### REQUIRED WORK
1. Rewrite the paragraph of the BioVectra funding text that begins "A high-level government source confirmed" as a short bulleted list that keeps its main facts.
2. List every numeric figure in the BioVectra funding text, noting what each one refers to.

### TEXT BLOCK
A high-level government source confirmed that the prime minister plans to announce $37.5 million in new funding to Charlottetown-based biotech company BioVectra Inc. Monday afternoon. The new funding will allow the company to expand its operations on Aviation Avenue and hire an additional 150 full-time staff. The funding will also create an additional 125 jobs for post-secondary students.

The source told The Guardian the funding would help BioVectra develop new medications for treatments of cancer and multiple sclerosis.

Trudeau will also attend a $150-a-plate Liberal Party fundraising breakfast at the Delta Prince Edward Monday morning. He will also meet with Premier Wade MacLauchlan.

[Extracted page text data]
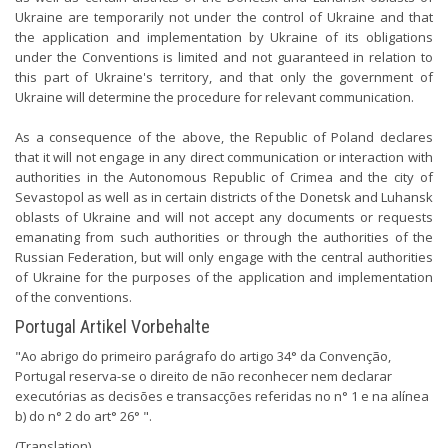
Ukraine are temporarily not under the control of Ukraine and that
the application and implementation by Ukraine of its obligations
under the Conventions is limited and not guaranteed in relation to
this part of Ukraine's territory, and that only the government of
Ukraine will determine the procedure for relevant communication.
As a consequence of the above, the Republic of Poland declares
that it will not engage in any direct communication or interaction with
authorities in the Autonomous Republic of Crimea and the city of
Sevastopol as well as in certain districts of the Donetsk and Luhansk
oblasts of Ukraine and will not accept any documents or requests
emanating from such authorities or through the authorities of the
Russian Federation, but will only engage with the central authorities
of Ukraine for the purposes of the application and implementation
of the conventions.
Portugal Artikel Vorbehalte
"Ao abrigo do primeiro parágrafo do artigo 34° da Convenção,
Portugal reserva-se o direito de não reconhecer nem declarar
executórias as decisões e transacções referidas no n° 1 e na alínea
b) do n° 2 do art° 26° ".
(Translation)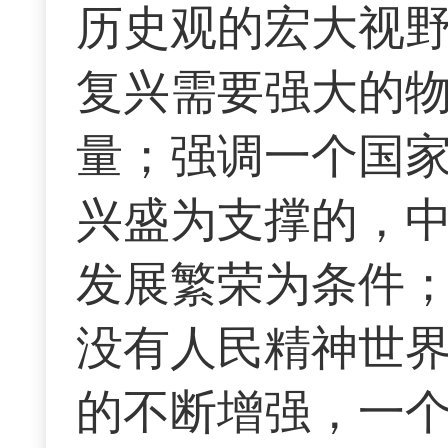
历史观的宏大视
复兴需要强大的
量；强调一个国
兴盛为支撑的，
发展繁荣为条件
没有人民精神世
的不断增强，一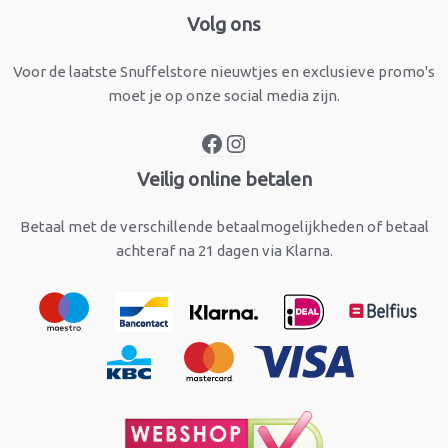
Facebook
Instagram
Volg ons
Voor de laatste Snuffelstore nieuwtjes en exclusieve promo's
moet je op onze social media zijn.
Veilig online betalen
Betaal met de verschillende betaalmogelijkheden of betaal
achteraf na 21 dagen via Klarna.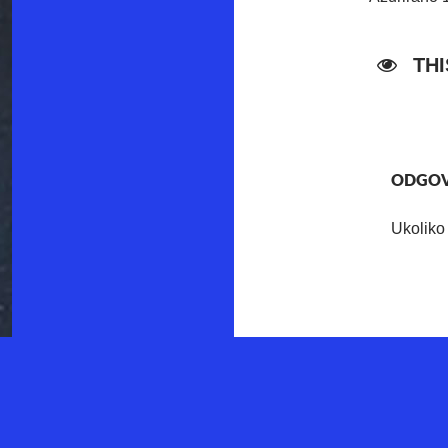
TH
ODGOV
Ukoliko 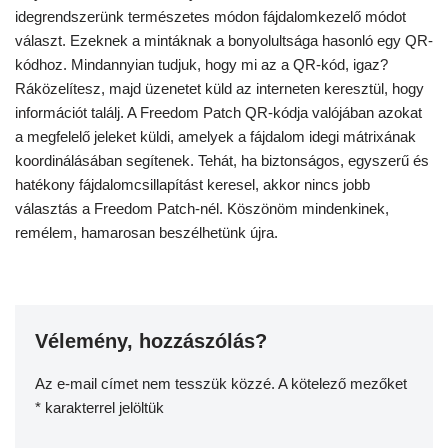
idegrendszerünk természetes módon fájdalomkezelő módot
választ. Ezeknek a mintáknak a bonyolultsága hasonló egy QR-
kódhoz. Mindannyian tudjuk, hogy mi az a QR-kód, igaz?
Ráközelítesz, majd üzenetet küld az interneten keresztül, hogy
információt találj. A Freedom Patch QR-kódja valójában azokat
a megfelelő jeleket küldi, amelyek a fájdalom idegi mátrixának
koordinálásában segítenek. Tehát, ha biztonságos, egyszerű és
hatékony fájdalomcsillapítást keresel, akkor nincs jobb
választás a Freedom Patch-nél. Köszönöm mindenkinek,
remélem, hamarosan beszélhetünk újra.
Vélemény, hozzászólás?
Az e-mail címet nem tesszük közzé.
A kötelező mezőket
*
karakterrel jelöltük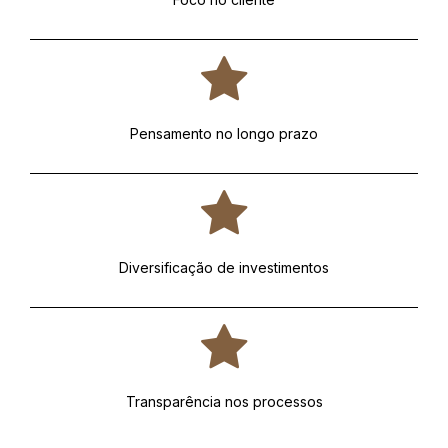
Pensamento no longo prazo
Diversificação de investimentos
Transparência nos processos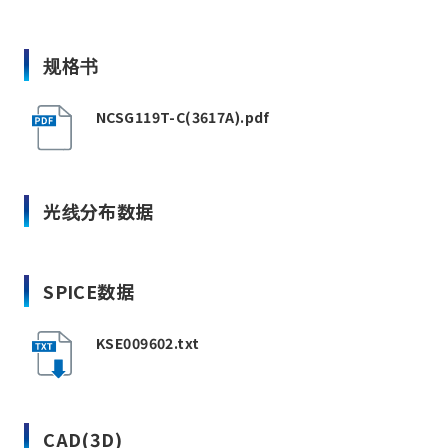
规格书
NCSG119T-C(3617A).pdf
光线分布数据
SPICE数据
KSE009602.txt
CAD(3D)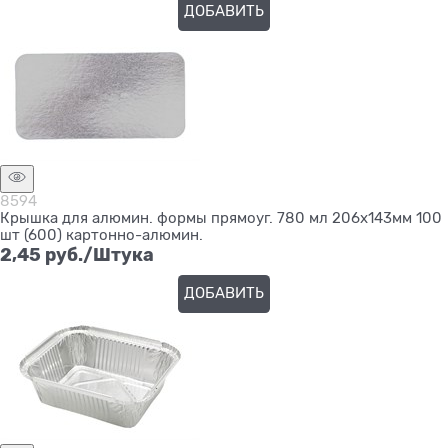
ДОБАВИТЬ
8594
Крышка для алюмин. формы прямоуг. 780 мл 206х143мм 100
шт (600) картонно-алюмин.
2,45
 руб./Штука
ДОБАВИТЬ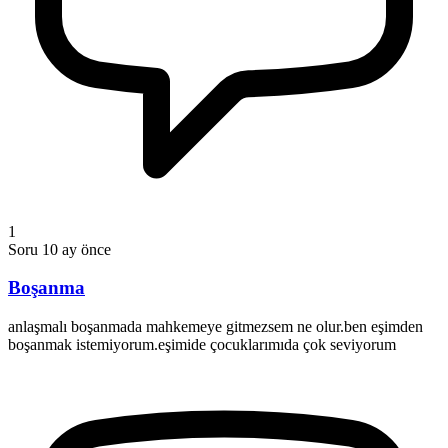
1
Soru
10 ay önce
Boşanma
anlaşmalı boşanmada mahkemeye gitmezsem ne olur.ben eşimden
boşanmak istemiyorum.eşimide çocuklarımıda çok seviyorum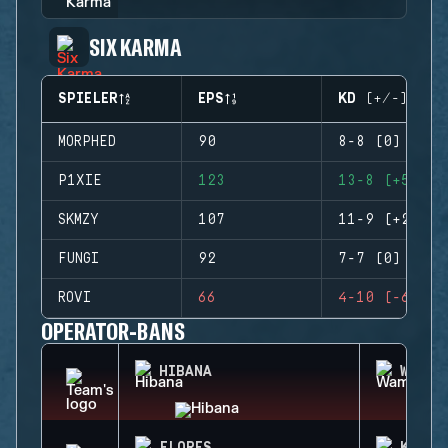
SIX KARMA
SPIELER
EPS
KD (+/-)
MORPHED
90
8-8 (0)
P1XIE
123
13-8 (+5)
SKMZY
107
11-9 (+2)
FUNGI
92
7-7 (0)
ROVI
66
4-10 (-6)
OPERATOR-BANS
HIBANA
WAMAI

### EXERCISE SOLUTIONS
1.
- A high-level government source confirmed that the prime minister plans to announce $37.5 million in new funding on Monday afternoon.
- The funding goes to BioVectra Inc., a biotech company based in Charlottetown.
- It will let the company expand its operations on Aviation Avenue and hire 150 more full-time staff.
- It will also create 125 more jobs for post-secondary students.

2.
- $37.5 million: the new funding for BioVectra Inc.
- 150: the additional full-time staff the company will hire
- 125: the additional jobs for post-secondary students
- $150: the price per plate of the Liberal Party fundraising breakfast